A single line containing but a single digit: the right most non-zero digit of N! .

SAMPLE OUTPUT (file fact4.out)

4

 

       题意：

       给出一个数 N （1 ~ 4220），求出 N！，输出最右第一个非零的数。

 

       思路：

       数学。我的做法是直接保存后面的 K 位数，一旦有 0 就不断删除 0，最后输出 % 10 的答案即可。

       官方解答是找出 2 和 5 的对数，因为 2 X 5 或者 5 X 2 是使末尾变为 0 的关键，所以找出 1 ~ N 中因子 2 的个数和因子 5 的个数，排除最大对数的 2 和 5 之后，剩下的数相乘就不会产生进位了，那么直接保存最后一位相乘的结果就好。
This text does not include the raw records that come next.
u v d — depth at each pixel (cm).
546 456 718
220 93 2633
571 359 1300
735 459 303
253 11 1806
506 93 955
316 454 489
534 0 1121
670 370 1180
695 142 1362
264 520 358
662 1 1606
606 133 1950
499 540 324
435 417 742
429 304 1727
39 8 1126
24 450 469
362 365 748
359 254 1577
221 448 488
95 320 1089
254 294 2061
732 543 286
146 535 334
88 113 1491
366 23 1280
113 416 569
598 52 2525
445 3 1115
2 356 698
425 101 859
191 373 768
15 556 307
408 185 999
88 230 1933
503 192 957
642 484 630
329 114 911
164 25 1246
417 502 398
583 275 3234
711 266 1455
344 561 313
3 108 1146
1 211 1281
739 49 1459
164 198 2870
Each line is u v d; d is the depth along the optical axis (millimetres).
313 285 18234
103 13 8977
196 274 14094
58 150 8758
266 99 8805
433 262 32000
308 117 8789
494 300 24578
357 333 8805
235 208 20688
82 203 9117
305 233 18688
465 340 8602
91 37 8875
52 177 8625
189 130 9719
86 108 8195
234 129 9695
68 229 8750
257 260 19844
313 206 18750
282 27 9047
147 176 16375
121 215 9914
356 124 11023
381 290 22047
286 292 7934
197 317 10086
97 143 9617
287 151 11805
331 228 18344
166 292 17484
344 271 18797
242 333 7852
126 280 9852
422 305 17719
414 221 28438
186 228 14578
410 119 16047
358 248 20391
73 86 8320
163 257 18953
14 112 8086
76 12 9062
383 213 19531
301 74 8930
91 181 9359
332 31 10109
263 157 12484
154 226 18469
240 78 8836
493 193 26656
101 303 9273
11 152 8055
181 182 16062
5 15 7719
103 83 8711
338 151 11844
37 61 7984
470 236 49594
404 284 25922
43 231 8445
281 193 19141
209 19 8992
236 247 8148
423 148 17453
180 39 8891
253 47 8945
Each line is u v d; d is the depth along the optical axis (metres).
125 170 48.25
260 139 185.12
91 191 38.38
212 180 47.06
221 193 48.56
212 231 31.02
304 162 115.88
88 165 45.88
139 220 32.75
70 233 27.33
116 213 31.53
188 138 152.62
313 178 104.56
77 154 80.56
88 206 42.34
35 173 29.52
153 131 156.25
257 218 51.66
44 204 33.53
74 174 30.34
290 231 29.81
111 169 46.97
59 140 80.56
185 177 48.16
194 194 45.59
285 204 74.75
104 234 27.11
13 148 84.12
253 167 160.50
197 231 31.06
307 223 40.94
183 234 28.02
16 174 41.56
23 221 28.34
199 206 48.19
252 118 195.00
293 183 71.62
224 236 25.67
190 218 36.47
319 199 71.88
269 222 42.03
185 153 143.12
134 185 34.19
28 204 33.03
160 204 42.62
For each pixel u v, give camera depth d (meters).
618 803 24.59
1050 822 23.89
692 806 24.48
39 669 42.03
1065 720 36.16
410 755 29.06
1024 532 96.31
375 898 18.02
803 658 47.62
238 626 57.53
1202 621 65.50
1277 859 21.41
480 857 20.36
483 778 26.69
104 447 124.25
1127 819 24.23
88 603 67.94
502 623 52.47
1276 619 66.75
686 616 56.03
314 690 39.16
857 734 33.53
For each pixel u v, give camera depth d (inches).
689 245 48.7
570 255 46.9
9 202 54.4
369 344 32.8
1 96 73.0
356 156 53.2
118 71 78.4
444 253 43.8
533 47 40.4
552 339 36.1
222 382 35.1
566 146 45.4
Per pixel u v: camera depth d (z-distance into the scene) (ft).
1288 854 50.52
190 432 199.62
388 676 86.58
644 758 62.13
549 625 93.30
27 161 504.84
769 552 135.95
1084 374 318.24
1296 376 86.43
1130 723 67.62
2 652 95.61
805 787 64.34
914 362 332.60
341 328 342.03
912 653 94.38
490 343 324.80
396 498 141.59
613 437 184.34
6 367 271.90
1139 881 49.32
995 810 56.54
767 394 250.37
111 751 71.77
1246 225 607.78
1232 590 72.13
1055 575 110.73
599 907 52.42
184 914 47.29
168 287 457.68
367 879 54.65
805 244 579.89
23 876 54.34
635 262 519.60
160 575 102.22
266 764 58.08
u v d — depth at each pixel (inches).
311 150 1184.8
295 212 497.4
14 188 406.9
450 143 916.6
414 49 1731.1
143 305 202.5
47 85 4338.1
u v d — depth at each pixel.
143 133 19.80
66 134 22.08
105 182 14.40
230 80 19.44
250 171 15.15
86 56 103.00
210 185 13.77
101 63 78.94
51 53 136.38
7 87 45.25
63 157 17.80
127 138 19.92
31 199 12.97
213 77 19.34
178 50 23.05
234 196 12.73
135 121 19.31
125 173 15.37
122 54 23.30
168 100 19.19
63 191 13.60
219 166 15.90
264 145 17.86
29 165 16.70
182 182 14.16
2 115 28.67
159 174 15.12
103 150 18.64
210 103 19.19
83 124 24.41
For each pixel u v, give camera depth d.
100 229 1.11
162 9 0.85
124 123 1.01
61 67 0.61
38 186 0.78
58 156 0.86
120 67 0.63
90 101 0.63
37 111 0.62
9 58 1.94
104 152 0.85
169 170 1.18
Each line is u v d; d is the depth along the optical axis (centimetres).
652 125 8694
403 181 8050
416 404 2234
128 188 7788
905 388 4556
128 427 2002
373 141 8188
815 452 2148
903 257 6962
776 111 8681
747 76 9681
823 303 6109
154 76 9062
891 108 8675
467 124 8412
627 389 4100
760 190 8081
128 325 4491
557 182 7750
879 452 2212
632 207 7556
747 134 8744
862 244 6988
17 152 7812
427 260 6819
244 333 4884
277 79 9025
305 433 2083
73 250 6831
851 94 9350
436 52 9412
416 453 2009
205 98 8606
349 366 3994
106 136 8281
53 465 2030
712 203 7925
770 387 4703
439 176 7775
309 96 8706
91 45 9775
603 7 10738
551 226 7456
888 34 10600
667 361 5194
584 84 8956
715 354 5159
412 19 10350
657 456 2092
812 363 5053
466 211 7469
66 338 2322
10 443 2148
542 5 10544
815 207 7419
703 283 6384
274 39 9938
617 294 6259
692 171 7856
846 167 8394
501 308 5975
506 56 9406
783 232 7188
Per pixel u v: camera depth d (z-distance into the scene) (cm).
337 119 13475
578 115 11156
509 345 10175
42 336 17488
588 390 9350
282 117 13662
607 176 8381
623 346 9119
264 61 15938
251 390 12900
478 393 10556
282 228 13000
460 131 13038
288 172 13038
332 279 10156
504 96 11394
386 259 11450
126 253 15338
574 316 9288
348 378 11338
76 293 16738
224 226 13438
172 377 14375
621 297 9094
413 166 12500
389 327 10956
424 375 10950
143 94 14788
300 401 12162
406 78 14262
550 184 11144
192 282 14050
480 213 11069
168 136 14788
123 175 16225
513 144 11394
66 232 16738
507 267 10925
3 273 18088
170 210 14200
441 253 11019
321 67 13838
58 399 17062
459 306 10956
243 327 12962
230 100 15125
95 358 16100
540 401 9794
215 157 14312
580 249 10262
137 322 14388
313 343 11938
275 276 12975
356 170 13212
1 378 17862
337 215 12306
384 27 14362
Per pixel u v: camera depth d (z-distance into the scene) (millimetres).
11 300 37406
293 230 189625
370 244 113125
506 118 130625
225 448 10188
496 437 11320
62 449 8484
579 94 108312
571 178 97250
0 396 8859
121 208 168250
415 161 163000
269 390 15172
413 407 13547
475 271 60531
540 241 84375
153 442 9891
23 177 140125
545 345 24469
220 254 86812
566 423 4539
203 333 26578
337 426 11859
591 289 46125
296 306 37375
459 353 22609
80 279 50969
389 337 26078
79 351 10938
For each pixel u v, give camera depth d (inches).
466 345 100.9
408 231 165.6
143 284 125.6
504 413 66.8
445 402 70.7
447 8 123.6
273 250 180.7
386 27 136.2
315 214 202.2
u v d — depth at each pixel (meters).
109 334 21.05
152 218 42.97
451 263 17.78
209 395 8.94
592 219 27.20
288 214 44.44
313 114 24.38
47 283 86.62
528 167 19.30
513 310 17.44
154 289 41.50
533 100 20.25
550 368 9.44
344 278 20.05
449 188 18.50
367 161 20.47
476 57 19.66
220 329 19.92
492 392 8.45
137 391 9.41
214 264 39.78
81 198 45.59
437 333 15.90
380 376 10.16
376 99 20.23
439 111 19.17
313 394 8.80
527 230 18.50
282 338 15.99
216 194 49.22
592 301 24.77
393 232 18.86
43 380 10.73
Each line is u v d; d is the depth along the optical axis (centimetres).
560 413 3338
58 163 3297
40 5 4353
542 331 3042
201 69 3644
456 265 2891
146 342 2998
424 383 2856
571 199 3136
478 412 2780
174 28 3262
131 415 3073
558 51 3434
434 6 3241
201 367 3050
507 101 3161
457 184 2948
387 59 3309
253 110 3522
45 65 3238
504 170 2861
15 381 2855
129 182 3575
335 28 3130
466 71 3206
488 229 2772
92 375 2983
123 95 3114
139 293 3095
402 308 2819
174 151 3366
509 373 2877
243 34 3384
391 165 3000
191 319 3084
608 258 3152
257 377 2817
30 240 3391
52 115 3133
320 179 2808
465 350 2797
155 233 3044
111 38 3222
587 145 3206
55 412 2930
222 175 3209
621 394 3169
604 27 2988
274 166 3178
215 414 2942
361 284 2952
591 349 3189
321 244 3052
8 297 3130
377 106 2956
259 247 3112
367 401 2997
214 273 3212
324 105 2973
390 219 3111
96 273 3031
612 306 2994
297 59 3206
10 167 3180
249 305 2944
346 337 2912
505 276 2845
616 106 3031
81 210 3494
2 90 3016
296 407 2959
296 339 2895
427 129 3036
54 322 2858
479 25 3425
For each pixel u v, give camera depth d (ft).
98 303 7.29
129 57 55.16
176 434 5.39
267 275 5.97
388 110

因为 2 的个数肯定要比 5 的个数多，所以 5 的个数即为最大的对数，所以最后还要乘上剩下未匹配的 2，即乘上 （n5 - n2）个 2 后才是结果。

 

     AC1：

/*
TASK:fact4
LANG:C++
ID:sum-g1
*/

#include <cstdio>
#include <cstring>
#include <algorithm>

using namespace std;

typedef long long ll;

int main() {

    freopen("fact4.in", "r", stdin);
    freopen("fact4.out", "w", stdout);

    int n;
    scanf("%d", &n);

    ll last = 1;
    for (int i = 1; i <= n; ++i) {
        last *= i;
        while (!(last % 10)) last /= 10;
        last %= 100000000000;
    }

    printf("%lld\n", last % 10);

    return 0;
}

 

     AC2：

/*
TASK:fact4
LANG:C++
ID:sum-g1
*/

#include <cstdio>
#include <cstring>
#include <algorithm>

using namespace std;

int main() {

    freopen("fact4.in", "r", stdin);
    freopen("fact4.out", "w", stdout);

    int n;
    scanf("%d", &n);

    int n2 = 0, n5 = 0, last = 1;
    for (int i = 1; i <= n; ++i) {
        int j = i;
        while (!(j % 2)) {
            ++n2;
            j /= 2;
        }

        while (!(j % 5)) {
            ++n5;
            j /= 5;
        }

        last = (last * j) % 10;
    }

    for (int i = 1; i <= n2 - n5; ++i)
        last = (last * 2) % 10;

    printf("%d\n", last);

    return 0;
}